Face à l’omnipotence américaine, cette faiblesse chinoise, ajoutée à la faillite russe et à la crise japonaise, est d’ailleurs l’une des inconnues les plus inquiétantes pour l’avenir: un tel monde unidimensionnel ne peut qu’imploser.

Et l’Europe? Comme elle en a pris goût depuis 1917, elle sert de paillasson à la puissance américaine. Ses forces armées balaient les emballages de chewing gum et les bouteilles de coca après le passage des marines.

Les gesticulations diplomatiques et politiques de ces dernières semaines pourraient faire croire à une volonté partagée de créer une diplomatie et une défense communes. C’est possible, et on ne demande qu’à y croire. Mais cela suppose, en plus de la volonté politique (qui pourrait jaillir du nouvel axe germano-britannique), des investissements considérables. Or qui dit armes et financements parle aussi de mécanismes de contrôle, notamment constitutionnels et parlementaires, qui pour le moment n’existent pas.
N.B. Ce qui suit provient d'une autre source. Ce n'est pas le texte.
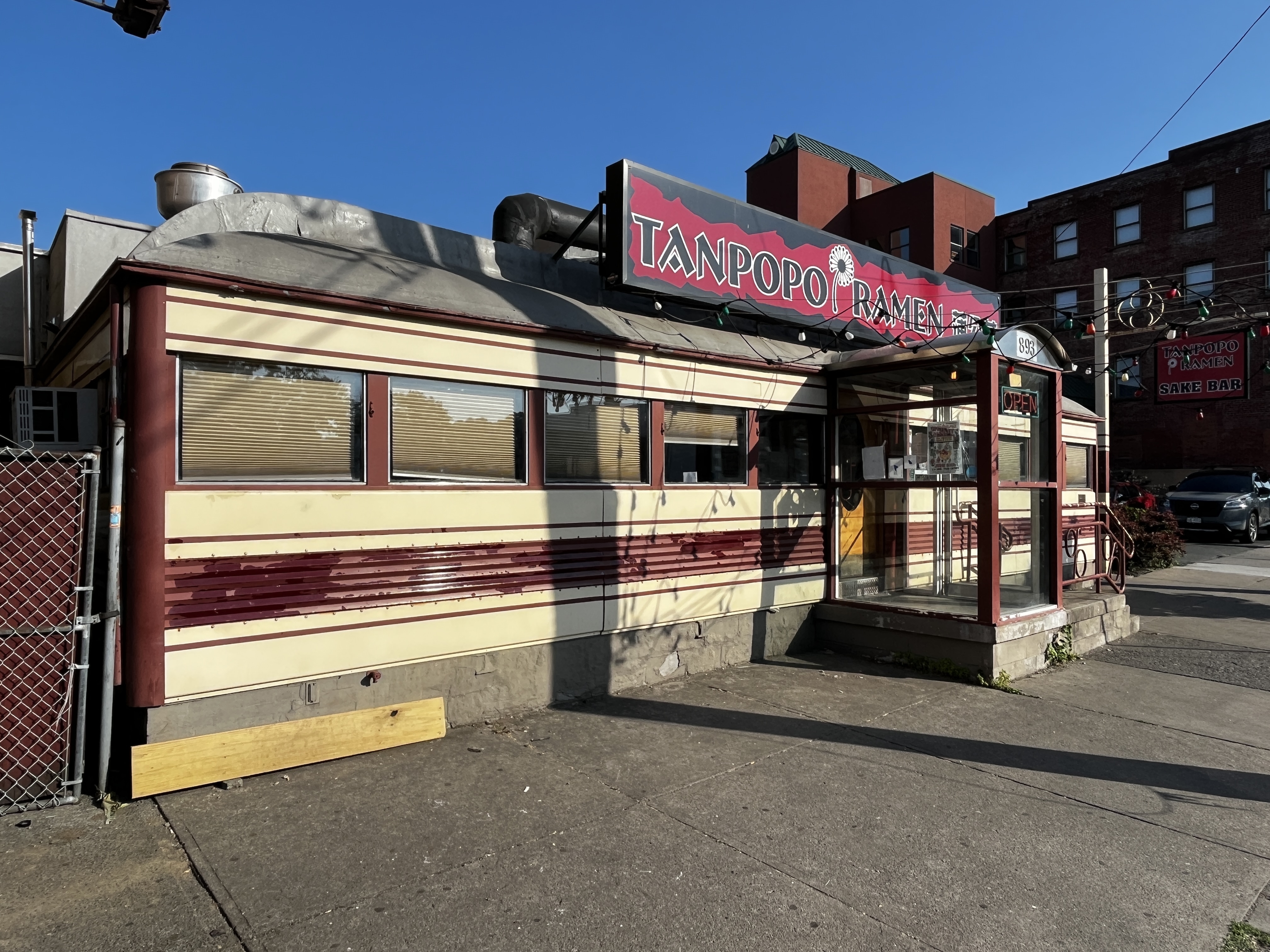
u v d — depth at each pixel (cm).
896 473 784
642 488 659
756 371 754
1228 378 1293
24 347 770
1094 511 1129
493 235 801
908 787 461
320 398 491
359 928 305
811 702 628
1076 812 432
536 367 589
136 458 425
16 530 398
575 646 616
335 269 506
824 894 339
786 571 784
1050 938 310
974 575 761
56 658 409
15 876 338
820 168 3058
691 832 394
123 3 437
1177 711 628
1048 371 779
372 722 491
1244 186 2641
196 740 429
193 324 441
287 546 471
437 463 540
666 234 711
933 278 1034
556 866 357
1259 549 1783
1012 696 659
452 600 541
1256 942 310
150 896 324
Par ailleurs, l’Union européenne est fortement impliquée dans le pacte de stabilité pour les Balkans décidé mercredi, pacte qui suppose de sérieux investissements dans la péninsule pour favoriser son passage à la démocratie. Les Américains ont déjà fait savoir qu’ils ne mettraient pas un sou pour reconstruire le Kosovo, tâche réservée aux Européens. Nous serons donc rapidement fixés sur la volonté de l’UE. Mais une chose est sûre: si des milliards sont dégagés pour soutenir les Balkans, où trouvera-t-elle les capitaux pour lancer une défense européenne?

De plus, la guerre a révélé un paradoxe: les partisans les plus convaincus de la construction européenne sont pro-américains, donc peu enclins à faire de la défense commune une priorité. Et les Européens anti-américains sont eux pacifistes, souverainistes et anti-européens, donc opposé à une défense commune tout en étant favorables à des armées nationales, qui de toute manière ne font plus le poids.

Le Pentagone a encore de beaux jours devant lui.